The answer was emergency contraception. A high dose birth control pill that was safe, accessible, and very effective, if taken within 72 hours after unguarded sex.

Twenty years ago, a NARAL commission composed of some of the most important names in the fields of health, education, economics, law and science concluded that women of all ages needed ready access to a contraception that would prevent the possibility of a pregnancy after unprotected intercourse. 

The story of science being held hostage to politics at the FDA and elsewhere under President George W. Bush is a familiar one. Finally, in 2006 Plan B was made available without prescription to women 18 or over — but only if they asked a pharmacist for the behind-the-counter product and provided proof of age. Women 17 or younger needed to procure a prescription from a physician — for a drug, again, that had to be taken within 72 hours of unprotected sex. Three years later, a successful legal challenge led the FDA to drop that age to 17. Anyone younger still needs a prescription.

Having suffered through the Bush years and myriad setbacks to reproductive rights, we felt optimistic and secure with the arrival of the Obama administration. Here was a man who promised to bring the issue of women’s health into sharp focus — to elevate public understanding of its importance to society at large. A man who promised to put an end to politics holding science hostage.

Instead the pullbacks continued: in the Democratic Party the continuing erosion of long-standing commitments to legal abortion and public funding; the declining ratio of true “progressives” to Democrats recruited regardless of their stand on women’s reproductive rights (whatever it took to win); the “Stupak compromise” that caved to anti-abortion demands during the enactment of health care reform.

And now the latest setback: Health and Human Services Secretary Kathleen Sebelius’s decision to reverse the FDA’s ruling that Plan B be available to women of all childbearing ages. And President Obama’s statement in support, which belittles what is at stake for women and feeds dangerous stereotypes and fears about adolescent sexuality.

What’s painful for women of my generation, who struggled with controlling our reproductive lives including the need for abortion when it was illegal, is that our daughters and granddaughters don’t seem to notice all the progress we have lost since.  Consider the Hyde Amendment, which denies coverage for an abortion to women who depend on the federal government for health care. Add state legislatures and courtrooms where the guarantees of Roe are being quietly hollowed out. Where the avowed opponents of reproductive choice sentence women to delay abortions; to adhere to mandatory waiting periods; to get parental consent; to travel hundreds of miles to a clinic; to raise the money denied them under their health care coverage. Where doctors are threatened and lifesaving procedures are criminalized.

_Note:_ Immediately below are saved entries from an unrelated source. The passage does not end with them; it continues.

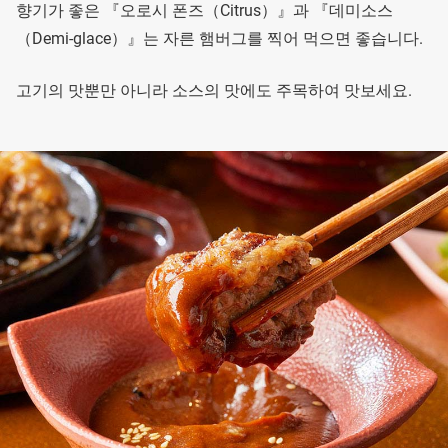
향기가 좋은 『오로시 폰즈（Citrus）』과 『데미소스
（Demi-glace）』는 자른 햄버그를 찍어 먹으면 좋습니다.
고기의 맛뿐만 아니라 소스의 맛에도 주목하여 맛보세요.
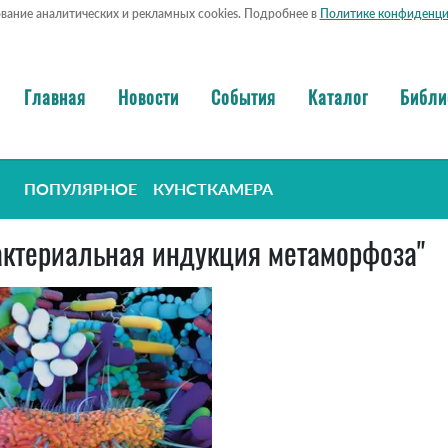
ование аналитических и рекламных cookies. Подробнее в
Политике конфиденци
Главная
Новости
События
Каталог
Библи
ПОПУЛЯРНОЕ
КУНСТКАМЕРА
"бактериальная индукция метаморфоза"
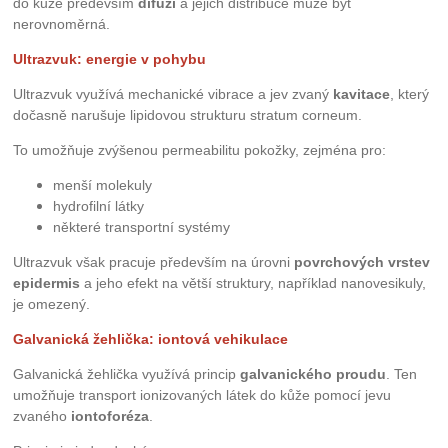
do kůže především
difuzí
a jejich distribuce může být
nerovnoměrná.
Ultrazvuk: energie v pohybu
Ultrazvuk využívá mechanické vibrace a jev zvaný
kavitace
, který
dočasně narušuje lipidovou strukturu stratum corneum.
To umožňuje zvýšenou permeabilitu pokožky, zejména pro:
menší molekuly
hydrofilní látky
některé transportní systémy
Ultrazvuk však pracuje především na úrovni
povrchových vrstev
epidermis
a jeho efekt na větší struktury, například nanovesikuly,
je omezený.
Galvanická žehlička: iontová vehikulace
Galvanická žehlička využívá princip
galvanického proudu
. Ten
umožňuje transport ionizovaných látek do kůže pomocí jevu
zvaného
iontoforéza
.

And now Secretary Sebelius’s unprecedented overturning of the FDA’s determination regarding Plan B raises the specter of science once again taking a back seat to election year politics. This from an administration that arrived with the pledge to honor scientific fact over all competing forces.

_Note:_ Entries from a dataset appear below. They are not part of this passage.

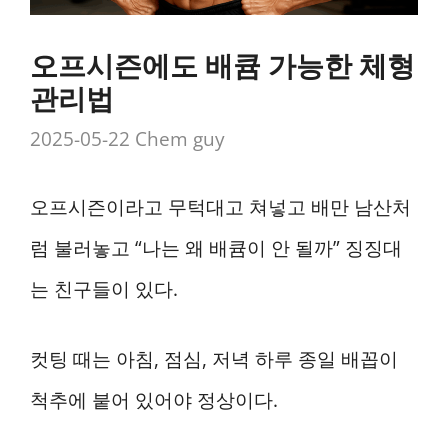
오프시즌에도 배큠 가능한 체형
관리법
2025-05-22
Chem guy
오프시즌이라고 무턱대고 쳐넣고 배만 남산처
럼 불러놓고 “나는 왜 배큠이 안 될까” 징징대
는 친구들이 있다.
컷팅 때는 아침, 점심, 저녁 하루 종일 배꼽이
척추에 붙어 있어야 정상이다.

We await the Secretary’s response to a frank letter from 14 senators, led by Senator Patty Murray, requesting the medical and scientific data she relied upon for her action. 

As usual, women at the margins are most hurt. The poor, the undereducated, women living in the dark corners of America. Adolescents trying to find their way in a confusing society fraught with impediments and intolerance and disregard.

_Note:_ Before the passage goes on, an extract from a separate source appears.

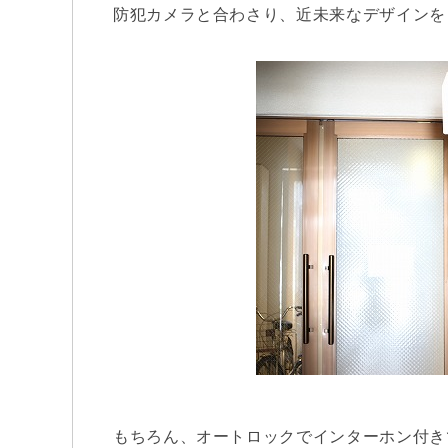
防犯カメラと合わさり、近未来なデザインを
もちろん、オートロックでインターホン付き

These are the women most affected by limiting emergency contraception. Their voices are barely heard. From where policy makers sit, trading away meaningful access to Plan B”must appear just an asterisk.

It’s not. It’s the absolute right of any woman of childbearing age to have real access to safe emergency contraception if she is raped, or makes a decision she regrets, or neglects to use contraception, or a condom breaks. No woman should be forced to navigate political obstacles in order to prevent an unintended pregnancy and protect her health and future life.